# REQUIREMENT
The listing below should be written out word for word, with its pictures removed.

# SOURCE MATERIAL
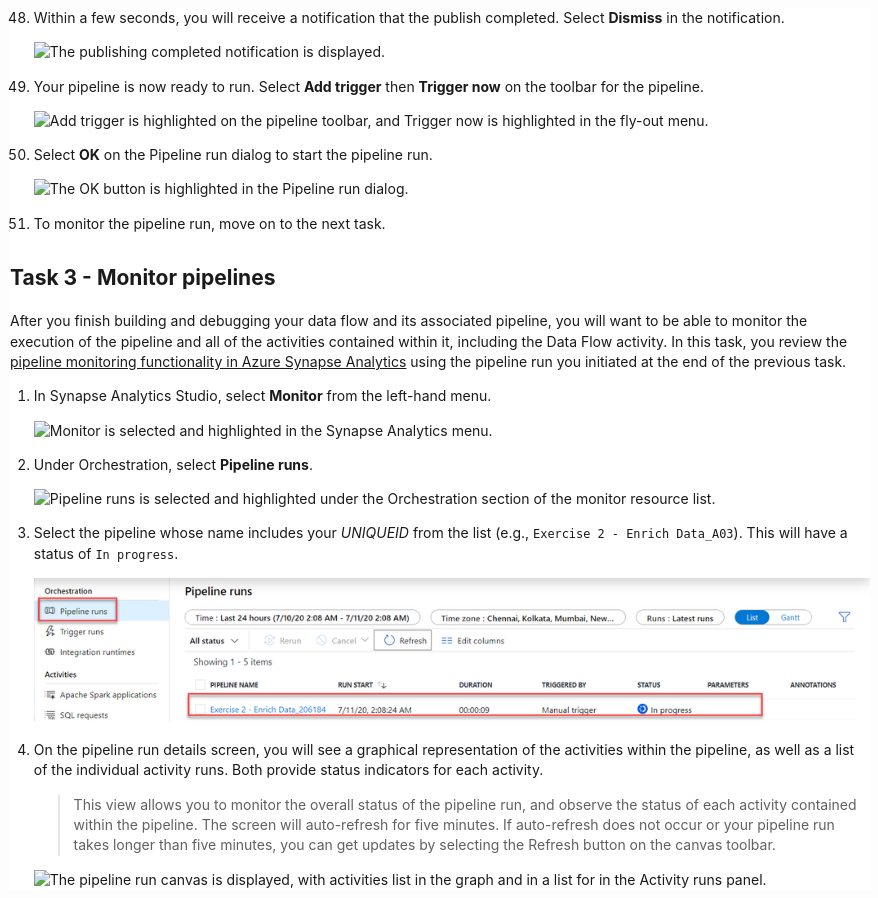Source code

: 48. Within a few seconds, you will receive a notification that the publish completed. Select **Dismiss** in the notification.

    ![The publishing completed notification is displayed.](media/ex02-publishing-completed.png "Publishing completed")

49. Your pipeline is now ready to run. Select **Add trigger** then **Trigger now** on the toolbar for the pipeline.

    ![Add trigger is highlighted on the pipeline toolbar, and Trigger now is highlighted in the fly-out menu.](media/ex02-orchestrate-pipelines-trigger-now.png "Trigger pipeline")

50. Select **OK** on the Pipeline run dialog to start the pipeline run.

    ![The OK button is highlighted in the Pipeline run dialog.](media/ex02-orchestrate-pipelines-trigger-run.png "Pipeline run trigger")

51. To monitor the pipeline run, move on to the next task.

## Task 3 - Monitor pipelines

After you finish building and debugging your data flow and its associated pipeline, you will want to be able to monitor the execution of the pipeline and all of the activities contained within it, including the Data Flow activity. In this task, you review the [pipeline monitoring functionality in Azure Synapse Analytics](https://docs.microsoft.com/azure/data-factory/concepts-data-flow-monitoring) using the pipeline run you initiated at the end of the previous task.

1. In Synapse Analytics Studio, select **Monitor** from the left-hand menu.

   ![Monitor is selected and highlighted in the Synapse Analytics menu.](media/ex02-menu-monitor.png "Synapse Analytics menu")

2. Under Orchestration, select **Pipeline runs**.

   ![Pipeline runs is selected and highlighted under the Orchestration section of the monitor resource list.](media/ex02-monitor-pipeline-runs.png "Synapse Analytics Monitor")

3. Select the pipeline whose name includes your _UNIQUEID_ from the list (e.g., `Exercise 2 - Enrich Data_A03`). This will have a status of `In progress`.

   ![The first "Exercise 2 - Enrich Data" item in the list of pipeline runs is highlighted.](media/ex02-monitorpipelinerun.png "Pipeline run list")

4. On the pipeline run details screen, you will see a graphical representation of the activities within the pipeline, as well as a list of the individual activity runs. Both provide status indicators for each activity.

   > This view allows you to monitor the overall status of the pipeline run, and observe the status of each activity contained within the pipeline. The screen will auto-refresh for five minutes. If auto-refresh does not occur or your pipeline run takes longer than five minutes, you can get updates by selecting the Refresh button on the canvas toolbar.

   ![The pipeline run canvas is displayed, with activities list in the graph and in a list for in the Activity runs panel.](media/ex02-monitoring-pipeline-runs-details.png "Pipeline run details")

# RESPONSE BELOW
Source code

: 48. Within a few seconds, you will receive a notification that the publish completed. Select **Dismiss** in the notification.

    ![The publishing completed notification is displayed.](media/ex02-publishing-completed.png "Publishing completed")

49. Your pipeline is now ready to run. Select **Add trigger** then **Trigger now** on the toolbar for the pipeline.

    ![Add trigger is highlighted on the pipeline toolbar, and Trigger now is highlighted in the fly-out menu.](media/ex02-orchestrate-pipelines-trigger-now.png "Trigger pipeline")

50. Select **OK** on the Pipeline run dialog to start the pipeline run.

    ![The OK button is highlighted in the Pipeline run dialog.](media/ex02-orchestrate-pipelines-trigger-run.png "Pipeline run trigger")

51. To monitor the pipeline run, move on to the next task.

## Task 3 - Monitor pipelines

After you finish building and debugging your data flow and its associated pipeline, you will want to be able to monitor the execution of the pipeline and all of the activities contained within it, including the Data Flow activity. In this task, you review the [pipeline monitoring functionality in Azure Synapse Analytics](https://docs.microsoft.com/azure/data-factory/concepts-data-flow-monitoring) using the pipeline run you initiated at the end of the previous task.

1. In Synapse Analytics Studio, select **Monitor** from the left-hand menu.

   ![Monitor is selected and highlighted in the Synapse Analytics menu.](media/ex02-menu-monitor.png "Synapse Analytics menu")

2. Under Orchestration, select **Pipeline runs**.

   ![Pipeline runs is selected and highlighted under the Orchestration section of the monitor resource list.](media/ex02-monitor-pipeline-runs.png "Synapse Analytics Monitor")

3. Select the pipeline whose name includes your _UNIQUEID_ from the list (e.g., `Exercise 2 - Enrich Data_A03`). This will have a status of `In progress`.

   ![The first "Exercise 2 - Enrich Data" item in the list of pipeline runs is highlighted.](media/ex02-monitorpipelinerun.png "Pipeline run list")

4. On the pipeline run details screen, you will see a graphical representation of the activities within the pipeline, as well as a list of the individual activity runs. Both provide status indicators for each activity.

   > This view allows you to monitor the overall status of the pipeline run, and observe the status of each activity contained within the pipeline. The screen will auto-refresh for five minutes. If auto-refresh does not occur or your pipeline run takes longer than five minutes, you can get updates by selecting the Refresh button on the canvas toolbar.

   ![The pipeline run canvas is displayed, with activities list in the graph and in a list for in the Activity runs panel.](media/ex02-monitoring-pipeline-runs-details.png "Pipeline run details")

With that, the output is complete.